Over the decades, the Taiwan-based firm has also honed its expertise and production efficiency, setting it apart from competitors. TSMC’s technological capabilities are unmatched, contributing to its economic moat. The foundry leads the industry in developing cutting-edge manufacturing processes and chip production, such as the 5nm and 3nm nodes. These advanced nodes are essential for unlocking the next generation of high-performance chips.
These ever-smaller and more technologically advanced nodes also allow TSMC to improve margins. The company is staying ahead of its peers and remains on track to deliver a 1nm node before the end of the decade.
TSMC’s Evolving Valuation and Geopolitics
I was actually a shareholder in TSMC until around early 2023, and that certainly appears to have been the wrong time to sell; indeed, TSM has gained 74.6% year-over-year. However, I wasn’t the only investor selling at that time. Warren Buffett’s Berkshire Hathaway (NYSE:BRK.B) also sold its $5 billion holding in the company, citing geopolitical factors. Being influenced by the great man, I decided to follow suit as sentiment towards the Taiwanese company had turned rather negative.
Buffett explained that Berkshire had sold TSMC because of rising geopolitical risk. “Marvelous people and marvelous competitive position and everything, [but] I’d rather find it in the United States,” Buffett stated, noting that it was one of the best-managed and most important companies in the world.
In February 2023 — I had written an article on the stock that month — TSMC was trading at 14x earnings, which represented a considerable discount to its peers. However, today the stock trades at 33.1x earnings and 21.7x forward earnings. So, what’s changed?
There are several things to unpack within this evolving valuation. Firstly, it’s worth noting that earnings were actually stronger in 2022 than 2023. This is because 2022 represented the height of the chip shortage, and TSMC was able to cash in.
However, it’s equally the case that the company’s prospects have improved, and the growth forecasts with it, as a result of the revolution in artificial intelligence (AI). Basic normalized earnings per share (EPS) came in at $6.25 in 2022 and $5.36 in 2023, and this is expected to surge throughout the medium term, hitting $6.36 in 2024, $7.97 in 2025, and $9.34 in 2026.

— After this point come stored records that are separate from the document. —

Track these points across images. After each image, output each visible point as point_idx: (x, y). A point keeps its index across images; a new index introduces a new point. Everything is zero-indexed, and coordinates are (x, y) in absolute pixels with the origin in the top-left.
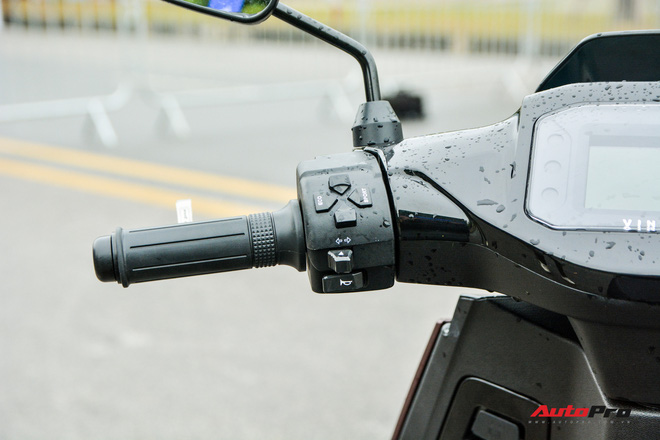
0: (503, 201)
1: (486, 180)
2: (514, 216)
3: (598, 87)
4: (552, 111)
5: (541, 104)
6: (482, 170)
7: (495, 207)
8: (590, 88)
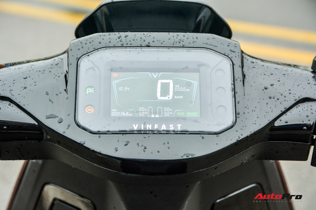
0: (62, 115)
1: (50, 100)
2: (69, 126)
3: (114, 36)
4: (87, 54)
5: (81, 48)
6: (47, 94)
7: (57, 119)
8: (109, 37)
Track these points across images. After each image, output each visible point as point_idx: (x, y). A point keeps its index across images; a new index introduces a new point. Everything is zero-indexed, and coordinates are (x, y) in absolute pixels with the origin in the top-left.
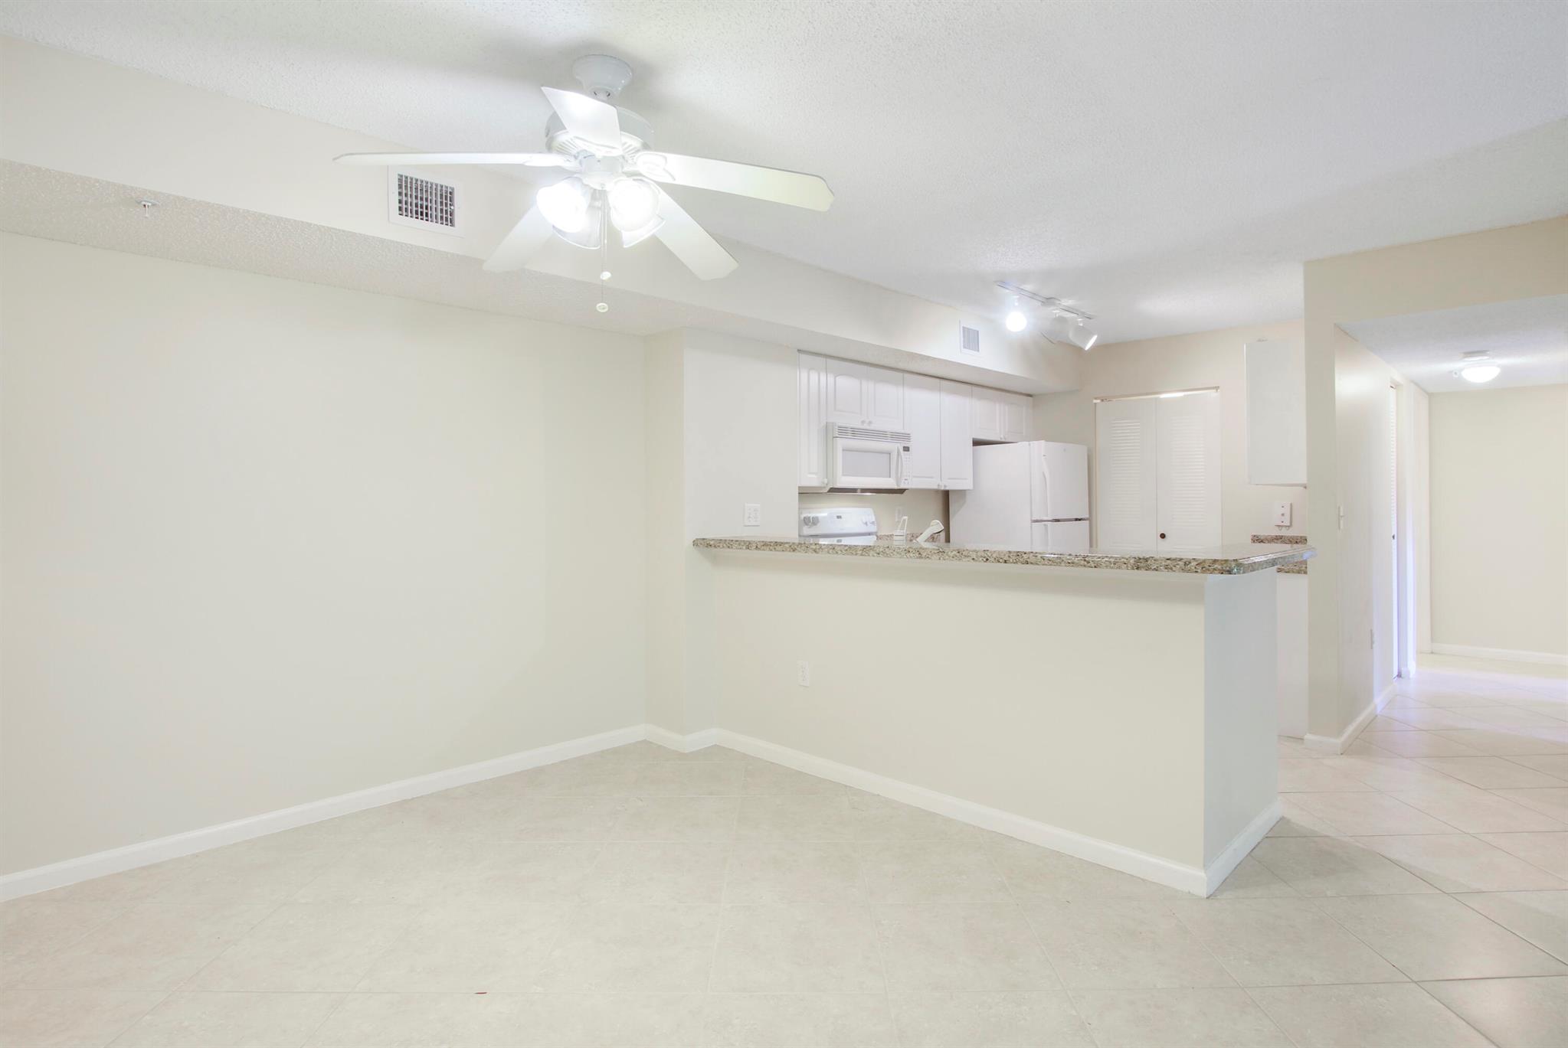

This resurgence is already visible. The Taiwanese firm delivered market share gains and record results in Q1. Analysts are expecting earnings to grow by 23.8% annually over the medium term, and in turn, that leads us to a forward price-to-earnings-to-growth (PEG) ratio of 1.15. That’s very attractive and represents a 42.9% discount to the sector.
However, TSMC’s discount is reflective of the geopolitical concerns facing the company and investors. The Chinese government has consistently reiterated its desire to bring the island of Taiwan under its control and continues to violate the nation’s sovereignty with regular incursions into Taiwanese airspace.
I believe it’s worthwhile noting that even the best geopolitical consultancies accept they’re often wrong. However, the trajectory of Chinese claims over Taiwan will inevitably impact the business and its share price.
Is TSMC Stock a Buy, According to Analysts?
On TipRanks, TSMC comes in as a Strong Buy based on nine Buys, zero Holds, and zero Sell ratings assigned by analysts in the past three months. The average TSMC stock price target is $178.13, implying a 2.49% upside potential.
The Bottom Line on TSMC Stock
I’m fairly bullish when it comes to TSMC stock but I appreciate that sentiment is fickle, even with a mega-cap stock like this. The stock has surged on the back of the AI revolution and anticipated demand for its latest, and higher margin, semiconductors and advanced microprocessors. However, sentiment can change in a flash, especially on geopolitical events. As Warren Buffett said, it’s an amazing business, but geography presents several challenges.